A typical workflow starts with a dataset of prompts, retrieved context, and expected evidence. The team runs HallucinationScore before a model or prompt rollout and records the index by prompt version. After release, the same scoring is attached to production traces from a traceAI-langchain or traceAI-openai integration. Answer spans carry the model output, retrieval spans carry the supporting documents, and the dashboard groups the hallucination index by route, model, prompt version, and customer cohort.
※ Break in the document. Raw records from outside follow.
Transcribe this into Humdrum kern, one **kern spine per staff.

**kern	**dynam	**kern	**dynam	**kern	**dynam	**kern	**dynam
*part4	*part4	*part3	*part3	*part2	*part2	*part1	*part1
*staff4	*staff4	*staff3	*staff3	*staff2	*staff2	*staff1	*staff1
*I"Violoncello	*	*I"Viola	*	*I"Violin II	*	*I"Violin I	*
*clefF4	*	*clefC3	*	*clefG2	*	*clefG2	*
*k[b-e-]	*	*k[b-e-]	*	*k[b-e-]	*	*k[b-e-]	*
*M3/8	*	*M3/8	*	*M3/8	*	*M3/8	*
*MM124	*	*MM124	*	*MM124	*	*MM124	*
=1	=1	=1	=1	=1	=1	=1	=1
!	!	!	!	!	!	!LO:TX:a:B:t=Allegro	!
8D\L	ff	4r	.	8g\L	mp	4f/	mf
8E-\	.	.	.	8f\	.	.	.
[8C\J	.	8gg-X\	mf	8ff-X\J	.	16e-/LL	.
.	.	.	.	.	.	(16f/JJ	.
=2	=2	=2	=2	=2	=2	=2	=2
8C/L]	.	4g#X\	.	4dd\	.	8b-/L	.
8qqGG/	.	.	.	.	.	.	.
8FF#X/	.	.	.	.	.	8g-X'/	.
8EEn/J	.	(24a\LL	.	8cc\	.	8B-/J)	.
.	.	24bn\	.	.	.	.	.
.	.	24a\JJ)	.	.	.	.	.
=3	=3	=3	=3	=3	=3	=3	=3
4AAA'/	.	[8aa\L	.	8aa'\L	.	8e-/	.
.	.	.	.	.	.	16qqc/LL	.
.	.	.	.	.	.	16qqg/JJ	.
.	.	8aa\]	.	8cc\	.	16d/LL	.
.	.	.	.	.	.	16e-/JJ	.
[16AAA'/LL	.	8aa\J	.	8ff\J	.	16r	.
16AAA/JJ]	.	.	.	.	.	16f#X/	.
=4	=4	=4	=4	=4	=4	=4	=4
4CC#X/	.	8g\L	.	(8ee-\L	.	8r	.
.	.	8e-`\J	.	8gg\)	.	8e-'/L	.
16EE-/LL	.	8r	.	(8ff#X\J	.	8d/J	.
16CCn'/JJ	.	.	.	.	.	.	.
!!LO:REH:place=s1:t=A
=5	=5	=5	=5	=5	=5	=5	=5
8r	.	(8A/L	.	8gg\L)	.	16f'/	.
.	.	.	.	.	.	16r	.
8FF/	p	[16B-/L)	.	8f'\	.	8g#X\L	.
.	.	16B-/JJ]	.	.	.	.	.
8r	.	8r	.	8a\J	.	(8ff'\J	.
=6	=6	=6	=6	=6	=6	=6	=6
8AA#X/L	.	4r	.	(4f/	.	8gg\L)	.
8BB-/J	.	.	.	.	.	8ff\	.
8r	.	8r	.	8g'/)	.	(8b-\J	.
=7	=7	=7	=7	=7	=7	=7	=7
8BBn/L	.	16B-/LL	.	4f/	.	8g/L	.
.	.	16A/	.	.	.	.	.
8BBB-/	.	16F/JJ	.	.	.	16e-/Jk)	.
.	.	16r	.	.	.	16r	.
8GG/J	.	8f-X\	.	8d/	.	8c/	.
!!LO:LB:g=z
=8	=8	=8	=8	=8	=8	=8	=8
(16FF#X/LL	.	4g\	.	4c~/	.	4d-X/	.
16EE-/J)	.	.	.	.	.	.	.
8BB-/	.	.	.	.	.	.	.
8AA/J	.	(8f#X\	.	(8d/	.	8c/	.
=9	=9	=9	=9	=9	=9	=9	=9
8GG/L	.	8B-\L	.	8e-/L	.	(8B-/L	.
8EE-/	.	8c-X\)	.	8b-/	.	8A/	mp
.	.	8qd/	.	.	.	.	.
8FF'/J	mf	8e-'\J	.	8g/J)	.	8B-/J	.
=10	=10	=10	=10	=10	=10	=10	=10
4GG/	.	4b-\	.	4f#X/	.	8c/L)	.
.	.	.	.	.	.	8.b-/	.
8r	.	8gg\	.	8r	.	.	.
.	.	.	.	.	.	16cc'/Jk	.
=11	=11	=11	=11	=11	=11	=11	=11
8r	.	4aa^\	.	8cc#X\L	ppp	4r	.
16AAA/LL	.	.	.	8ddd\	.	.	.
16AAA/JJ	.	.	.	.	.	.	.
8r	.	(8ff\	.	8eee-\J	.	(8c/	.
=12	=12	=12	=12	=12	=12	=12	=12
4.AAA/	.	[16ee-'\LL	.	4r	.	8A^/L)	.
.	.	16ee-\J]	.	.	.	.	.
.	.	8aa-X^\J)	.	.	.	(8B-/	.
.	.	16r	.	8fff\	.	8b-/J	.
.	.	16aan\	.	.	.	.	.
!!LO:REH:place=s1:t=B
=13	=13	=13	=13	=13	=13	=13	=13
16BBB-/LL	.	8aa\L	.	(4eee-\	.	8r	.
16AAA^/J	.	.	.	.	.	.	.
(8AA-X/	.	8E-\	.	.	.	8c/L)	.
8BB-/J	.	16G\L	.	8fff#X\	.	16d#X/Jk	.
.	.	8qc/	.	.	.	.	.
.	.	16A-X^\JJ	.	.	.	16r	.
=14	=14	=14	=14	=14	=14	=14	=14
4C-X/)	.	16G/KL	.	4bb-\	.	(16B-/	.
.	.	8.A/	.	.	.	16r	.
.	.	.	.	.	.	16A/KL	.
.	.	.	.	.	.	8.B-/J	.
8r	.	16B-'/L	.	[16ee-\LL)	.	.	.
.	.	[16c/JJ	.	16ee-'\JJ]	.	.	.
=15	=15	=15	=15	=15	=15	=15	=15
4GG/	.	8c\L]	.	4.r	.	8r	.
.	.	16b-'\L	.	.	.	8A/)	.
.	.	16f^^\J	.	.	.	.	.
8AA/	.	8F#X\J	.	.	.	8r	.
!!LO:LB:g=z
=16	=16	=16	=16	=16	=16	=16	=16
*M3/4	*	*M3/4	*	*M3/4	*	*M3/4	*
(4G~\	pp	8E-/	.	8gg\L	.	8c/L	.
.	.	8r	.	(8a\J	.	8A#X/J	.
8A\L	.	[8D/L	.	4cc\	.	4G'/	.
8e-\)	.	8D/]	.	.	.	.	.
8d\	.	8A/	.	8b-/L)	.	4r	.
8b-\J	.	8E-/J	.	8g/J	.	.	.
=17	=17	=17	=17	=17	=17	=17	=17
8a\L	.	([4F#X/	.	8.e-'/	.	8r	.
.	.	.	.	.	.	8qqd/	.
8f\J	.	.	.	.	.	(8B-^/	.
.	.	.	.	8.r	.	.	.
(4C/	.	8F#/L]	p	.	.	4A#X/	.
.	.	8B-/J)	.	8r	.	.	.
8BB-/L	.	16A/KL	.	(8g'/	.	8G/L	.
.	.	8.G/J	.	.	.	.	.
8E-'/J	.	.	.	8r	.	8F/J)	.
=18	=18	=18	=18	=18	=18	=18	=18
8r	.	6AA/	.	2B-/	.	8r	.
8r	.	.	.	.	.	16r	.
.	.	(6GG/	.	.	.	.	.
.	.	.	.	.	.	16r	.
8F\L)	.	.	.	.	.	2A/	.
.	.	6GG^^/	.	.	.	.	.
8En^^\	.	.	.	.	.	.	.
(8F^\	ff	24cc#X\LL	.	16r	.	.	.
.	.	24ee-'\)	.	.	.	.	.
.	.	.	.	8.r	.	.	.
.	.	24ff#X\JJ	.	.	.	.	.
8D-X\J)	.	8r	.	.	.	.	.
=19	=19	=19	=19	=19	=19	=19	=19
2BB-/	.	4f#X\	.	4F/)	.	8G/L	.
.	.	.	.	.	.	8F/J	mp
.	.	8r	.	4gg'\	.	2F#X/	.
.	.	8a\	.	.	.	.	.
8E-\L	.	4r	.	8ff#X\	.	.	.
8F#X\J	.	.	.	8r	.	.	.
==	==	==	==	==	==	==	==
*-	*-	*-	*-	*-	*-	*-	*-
When the index crosses a threshold, the engineer has concrete actions: block the release, open a regression eval, tune retrieval, or add an Agent Command Center post-guardrail that routes high-risk answers to fallback or review. Unlike Ragas faithfulness used alone, which usually gives a RAG-specific view, a production hallucination index should also cover free-form generation, agent reasoning, and structured extraction. That broader view is what prevents a clean RAG score from hiding a failing agent trajectory.

How to Measure or Detect It

Use multiple signals; the index should not depend on one judge call.

  • fi.evals.HallucinationScore - returns a numeric hallucination score for response review and cohort trending.
  • fi.evals.DetectHallucination - flags hallucinated or unsupported claims in the output.
  • fi.evals.Groundedness - checks whether the response is grounded in provided context.
  • Trace fields - score the answer span against retrieved documents, tool outputs, or other evidence attached to the trace.
  • Dashboard signals - hallucination-index-by-release, eval-fail-rate-by-cohort, high-risk-answer-rate, and escalation-rate after answer.
  • User-feedback proxy - thumbs-down events within one minute of an answer, especially when users mark a factual correction.
from fi.evals import HallucinationScore

evaluator = HallucinationScore()
result = evaluator.evaluate(
    output="The warranty lasts five years.",
    context="The warranty lasts one year."
)
print(result.score)

Common Mistakes

  • Treating the index as a model leaderboard. The same model can score differently by prompt, retriever, route, domain, and customer cohort.
  • Averaging away severe failures. One fabricated legal citation matters more than ten harmless wording mismatches; track severity bands.
  • Measuring only offline datasets. Production data drift changes the index after release; sample live traces too.
  • Confusing retrieval failure with hallucination. Poor context can cause unsupported answers; pair HallucinationScore with ContextRelevance and Groundedness.
  • Using one global threshold. A support bot, medical assistant, and marketing writer need different gates and escalation policies.

Frequently Asked Questions

What is the hallucination index?

The hallucination index is a production reliability score for unsupported, fabricated, or unverifiable claims across a cohort of AI outputs. It turns individual hallucination failures into a trendable release and monitoring signal.

How is the hallucination index different from hallucination detection?

Hallucination detection labels or scores one output. The hallucination index aggregates those signals across prompts, models, routes, user cohorts, or releases so teams can compare system behavior over time.

How do you measure the hallucination index?

FutureAGI measures it with eval:HallucinationScore on datasets and production traces, often paired with DetectHallucination and Groundedness. Teams threshold the score by route, prompt version, or release.